**What you have to do:** Below are records that should be duplicated exactly, with no image retained.

**Excerpts from a dataset:**
[Start of section]

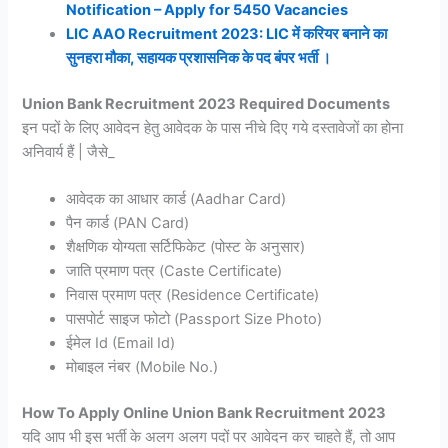
Notification – Apply for 5450 Vacancies
LIC AAO Recruitment 2023: LIC में करियर बनाने का
सुनहरा मौका, सहायक प्रशासनिक के पद बंपर भर्ती ।
Union Bank Recruitment 2023 Required Documents
इन पदों के लिए आवेदन हेतु आवेदक के पास नीचे दिए गये दस्तावेजों का होना
अनिवार्य हैं | जैसे_
आवेदक का आधार कार्ड (Aadhar Card)
पैन कार्ड (PAN Card)
शैक्षणिक योग्यता सर्टिफिकेट (पोस्ट के अनुसार)
जाति प्रमाण पत्र (Caste Certificate)
निवास प्रमाण पत्र (Residence Certificate)
पासपोर्ट साइज फोटो (Passport Size Photo)
ईमेल Id (Email Id)
मोबाइल नंबर (Mobile No.)
How To Apply Online Union Bank Recruitment 2023
यदि आप भी इस भर्ती के अलग अलग पदों पर आवेदन कर चाहते हैं, तो आप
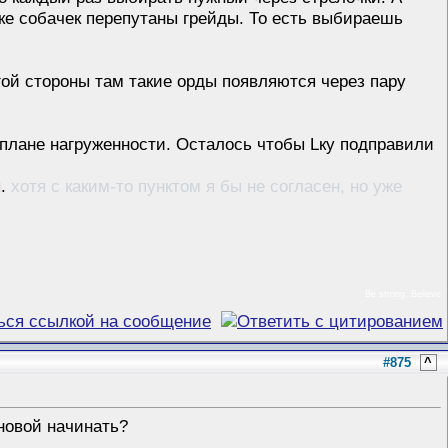
упке собачек перепутаны грейды. То есть выбираешь
ой стороны там такие орды появляются через пару
плане нагруженности. Осталось чтобы Lку подправили
ы.
хотя с каким-то пунктом я бы не согласен, но уже
Be strong. Believe
#875
^
 новой начинать?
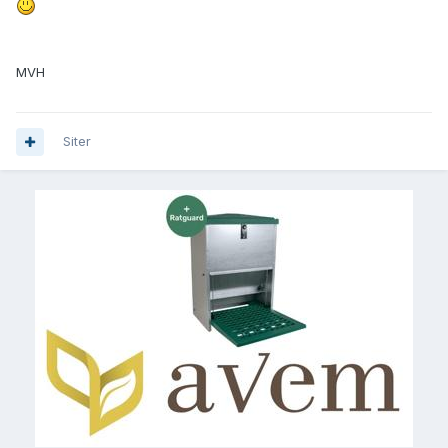
MVH
Siter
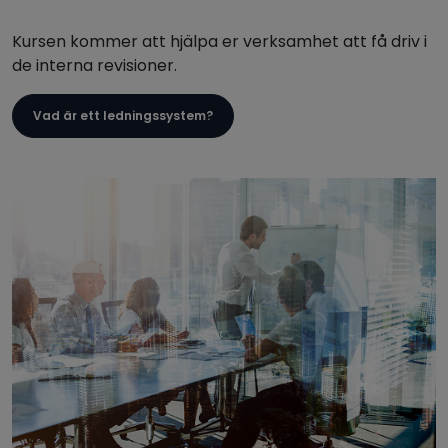
Kursen kommer att hjälpa er verksamhet att få driv i
de interna revisioner.
Vad är ett ledningssystem?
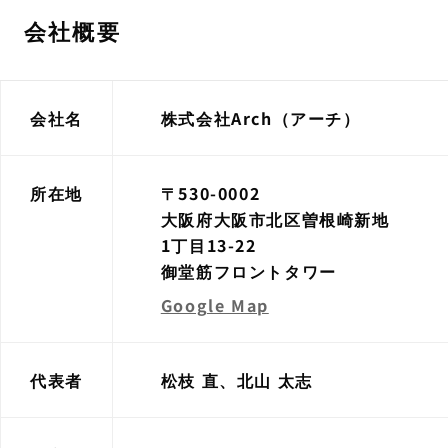
会社概要
会社名
株式会社Arch（アーチ）
所在地
〒530-0002
大阪府大阪市北区曽根崎新地
1丁目13-22
御堂筋フロントタワー
Google Map
代表者
松枝 直、北山 太志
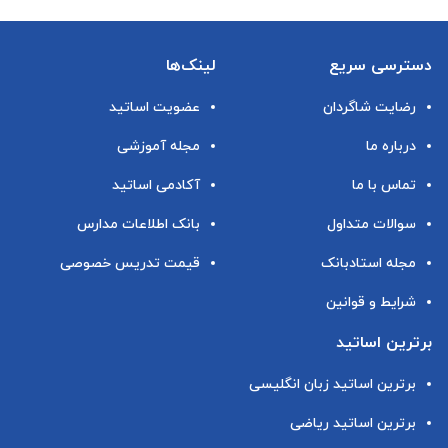
دسترسی سریع
لینک‌ها
رضایت شاگردان
عضویت اساتید
درباره ما
مجله آموزشی
تماس با ما
آکادمی اساتید
سوالات متداول
بانک اطلاعات مدارس
مجله استادبانک
قیمت تدریس خصوصی
شرایط و قوانین
برترین اساتید
برترین اساتید زبان انگلیسی
برترین اساتید ریاضی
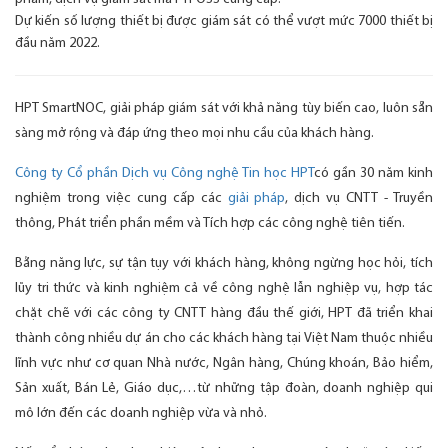
Dự kiến số lượng thiết bị được giám sát có thể vượt mức 7000 thiết bị
đầu năm 2022.
HPT SmartNOC, giải pháp giám sát với khả năng tùy biến cao, luôn sẵn
sàng mở rộng và đáp ứng theo mọi nhu cầu của khách hàng.
Công ty Cổ phần Dịch vụ Công nghệ Tin học HPT
có gần 30 năm kinh
nghiệm trong việc cung cấp các
giải pháp
, dịch vụ CNTT - Truyền
thông, Phát triển phần mềm và Tích hợp các công nghệ tiên tiến.
Bằng năng lực, sự tận tụy với khách hàng, không ngừng học hỏi, tích
lũy tri thức và kinh nghiệm cả về công nghệ lẫn nghiệp vụ, hợp tác
chặt chẽ với các công ty CNTT hàng đầu thế giới, HPT đã triển khai
thành công nhiều dự án cho các khách hàng tại Việt Nam thuộc nhiều
lĩnh vực như cơ quan Nhà nước, Ngân hàng, Chúng khoán, Bảo hiểm,
Sản xuất, Bán Lẻ, Giáo dục,…từ những tập đoàn, doanh nghiệp qui
mô lớn đến các doanh nghiệp vừa và nhỏ.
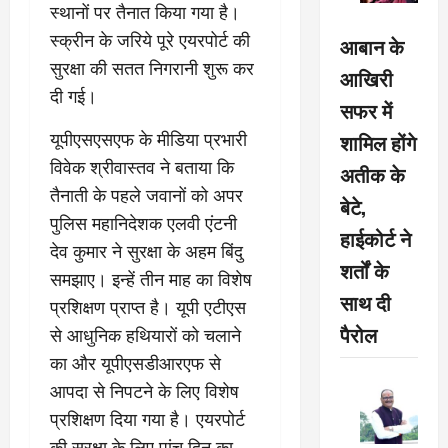
स्थानों पर तैनात किया गया है।
स्क्रीन के जरिये पूरे एयरपोर्ट की
आबान के
सुरक्षा की सतत निगरानी शुरू कर
आखिरी
दी गई।
सफर में
यूपीएसएसएफ के मीडिया प्रभारी
शामिल होंगे
विवेक श्रीवास्तव ने बताया कि
अतीक के
तैनाती के पहले जवानों को अपर
बेटे,
पुलिस महानिदेशक एलवी एंटनी
हाईकोर्ट ने
देव कुमार ने सुरक्षा के अहम बिंदु
शर्तों के
समझाए। इन्हें तीन माह का विशेष
साथ दी
प्रशिक्षण प्राप्त है। यूपी एटीएस
पैरोल
से आधुनिक हथियारों को चलाने
का और यूपीएसडीआरएफ से
आपदा से निपटने के लिए विशेष
प्रशिक्षण दिया गया है। एयरपोर्ट
की सुरक्षा के लिए पांच दिन का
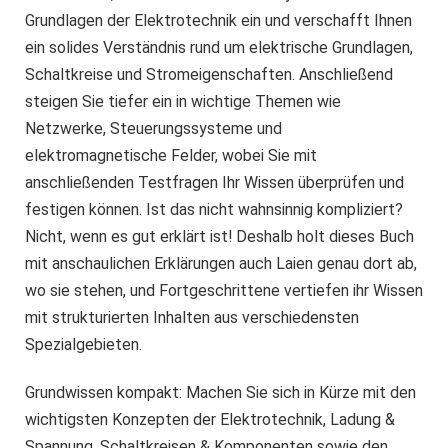
Grundlagen der Elektrotechnik ein und verschafft Ihnen
ein solides Verständnis rund um elektrische Grundlagen,
Schaltkreise und Stromeigenschaften. Anschließend
steigen Sie tiefer ein in wichtige Themen wie
Netzwerke, Steuerungssysteme und
elektromagnetische Felder, wobei Sie mit
anschließenden Testfragen Ihr Wissen überprüfen und
festigen können. Ist das nicht wahnsinnig kompliziert?
Nicht, wenn es gut erklärt ist! Deshalb holt dieses Buch
mit anschaulichen Erklärungen auch Laien genau dort ab,
wo sie stehen, und Fortgeschrittene vertiefen ihr Wissen
mit strukturierten Inhalten aus verschiedensten
Spezialgebieten.
Grundwissen kompakt: Machen Sie sich in Kürze mit den
wichtigsten Konzepten der Elektrotechnik, Ladung &
Spannung, Schaltkreisen & Komponenten sowie den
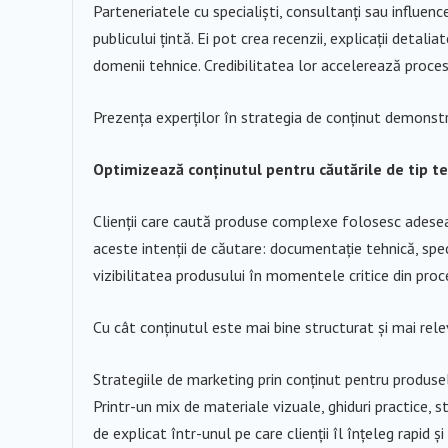
Parteneriatele cu specialiști, consultanți sau influenc
publicului țintă. Ei pot crea recenzii, explicații detali
domenii tehnice. Credibilitatea lor accelerează proces
Prezența experților în strategia de conținut demonstr
Optimizează conținutul pentru căutările de tip t
Clienții care caută produse complexe folosesc adesea 
aceste intenții de căutare: documentație tehnică, speci
vizibilitatea produsului în momentele critice din proc
Cu cât conținutul este mai bine structurat și mai relev
Strategiile de marketing prin conținut pentru produse
Printr-un mix de materiale vizuale, ghiduri practice, st
de explicat într-unul pe care clienții îl înțeleg rapid ș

[End of section]

**Task solution:**
Notification – Apply for 5450 Vacancies
LIC AAO Recruitment 2023: LIC में करियर बनाने का
सुनहरा मौका, सहायक प्रशासनिक के पद बंपर भर्ती ।
Union Bank Recruitment 2023 Required Documents
इन पदों के लिए आवेदन हेतु आवेदक के पास नीचे दिए गये दस्तावेजों का होना
अनिवार्य हैं | जैसे_
आवेदक का आधार कार्ड (Aadhar Card)
पैन कार्ड (PAN Card)
शैक्षणिक योग्यता सर्टिफिकेट (पोस्ट के अनुसार)
जाति प्रमाण पत्र (Caste Certificate)
निवास प्रमाण पत्र (Residence Certificate)
पासपोर्ट साइज फोटो (Passport Size Photo)
ईमेल Id (Email Id)
मोबाइल नंबर (Mobile No.)
How To Apply Online Union Bank Recruitment 2023
यदि आप भी इस भर्ती के अलग अलग पदों पर आवेदन कर चाहते हैं, तो आप
упке собачек перепутаны грейды. То есть выбираешь
ой стороны там такие орды появляются через пару
плане нагруженности. Осталось чтобы Lку подправили
ы.
хотя с каким-то пунктом я бы не согласен, но уже
Be strong. Believe
#875
^
 новой начинать?
MVH
Siter
Kursen kommer att hjälpa er verksamhet att få driv i
de interna revisioner.
Vad är ett ledningssystem?
会社概要
会社名
株式会社Arch（アーチ）
所在地
〒530-0002
大阪府大阪市北区曽根崎新地
1丁目13-22
御堂筋フロントタワー
Google Map
代表者
松枝 直、北山 太志
دسترسی سریع
لینک‌ها
رضایت شاگردان
عضویت اساتید
درباره ما
مجله آموزشی
تماس با ما
آکادمی اساتید
سوالات متداول
بانک اطلاعات مدارس
مجله استادبانک
قیمت تدریس خصوصی
شرایط و قوانین
برترین اساتید
برترین اساتید زبان انگلیسی
برترین اساتید ریاضی
Dự kiến số lượng thiết bị được giám sát có thể vượt mức 7000 thiết bị
đầu năm 2022.
HPT SmartNOC, giải pháp giám sát với khả năng tùy biến cao, luôn sẵn
sàng mở rộng và đáp ứng theo mọi nhu cầu của khách hàng.
Công ty Cổ phần Dịch vụ Công nghệ Tin học HPT
có gần 30 năm kinh
nghiệm trong việc cung cấp các
giải pháp
, dịch vụ CNTT - Truyền
thông, Phát triển phần mềm và Tích hợp các công nghệ tiên tiến.
Bằng năng lực, sự tận tụy với khách hàng, không ngừng học hỏi, tích
lũy tri thức và kinh nghiệm cả về công nghệ lẫn nghiệp vụ, hợp tác
chặt chẽ với các công ty CNTT hàng đầu thế giới, HPT đã triển khai
thành công nhiều dự án cho các khách hàng tại Việt Nam thuộc nhiều
lĩnh vực như cơ quan Nhà nước, Ngân hàng, Chúng khoán, Bảo hiểm,
Sản xuất, Bán Lẻ, Giáo dục,…từ những tập đoàn, doanh nghiệp qui
mô lớn đến các doanh nghiệp vừa và nhỏ.
स्थानों पर तैनात किया गया है।
स्क्रीन के जरिये पूरे एयरपोर्ट की
आबान के
सुरक्षा की सतत निगरानी शुरू कर
आखिरी
दी गई।
सफर में
यूपीएसएसएफ के मीडिया प्रभारी
शामिल होंगे
विवेक श्रीवास्तव ने बताया कि
अतीक के
तैनाती के पहले जवानों को अपर
बेटे,
पुलिस महानिदेशक एलवी एंटनी
हाईकोर्ट ने
देव कुमार ने सुरक्षा के अहम बिंदु
शर्तों के
समझाए। इन्हें तीन माह का विशेष
साथ दी
प्रशिक्षण प्राप्त है। यूपी एटीएस
पैरोल
से आधुनिक हथियारों को चलाने
का और यूपीएसडीआरएफ से
आपदा से निपटने के लिए विशेष
प्रशिक्षण दिया गया है। एयरपोर्ट
की सुरक्षा के लिए पांच दिन का
Grundlagen der Elektrotechnik ein und verschafft Ihnen
ein solides Verständnis rund um elektrische Grundlagen,
Schaltkreise und Stromeigenschaften. Anschließend
steigen Sie tiefer ein in wichtige Themen wie
Netzwerke, Steuerungssysteme und
elektromagnetische Felder, wobei Sie mit
anschließenden Testfragen Ihr Wissen überprüfen und
festigen können. Ist das nicht wahnsinnig kompliziert?
Nicht, wenn es gut erklärt ist! Deshalb holt dieses Buch
mit anschaulichen Erklärungen auch Laien genau dort ab,
wo sie stehen, und Fortgeschrittene vertiefen ihr Wissen
mit strukturierten Inhalten aus verschiedensten
Spezialgebieten.
Grundwissen kompakt: Machen Sie sich in Kürze mit den
wichtigsten Konzepten der Elektrotechnik, Ladung &
Spannung, Schaltkreisen & Komponenten sowie den
Parteneriatele cu specialiști, consultanți sau influenc
publicului țintă. Ei pot crea recenzii, explicații detali
domenii tehnice. Credibilitatea lor accelerează proces
Prezența experților în strategia de conținut demonstr
Optimizează conținutul pentru căutările de tip t
Clienții care caută produse complexe folosesc adesea 
aceste intenții de căutare: documentație tehnică, speci
vizibilitatea produsului în momentele critice din proc
Cu cât conținutul este mai bine structurat și mai relev
Strategiile de marketing prin conținut pentru produse
Printr-un mix de materiale vizuale, ghiduri practice, st
de explicat într-unul pe care clienții îl înțeleg rapid ș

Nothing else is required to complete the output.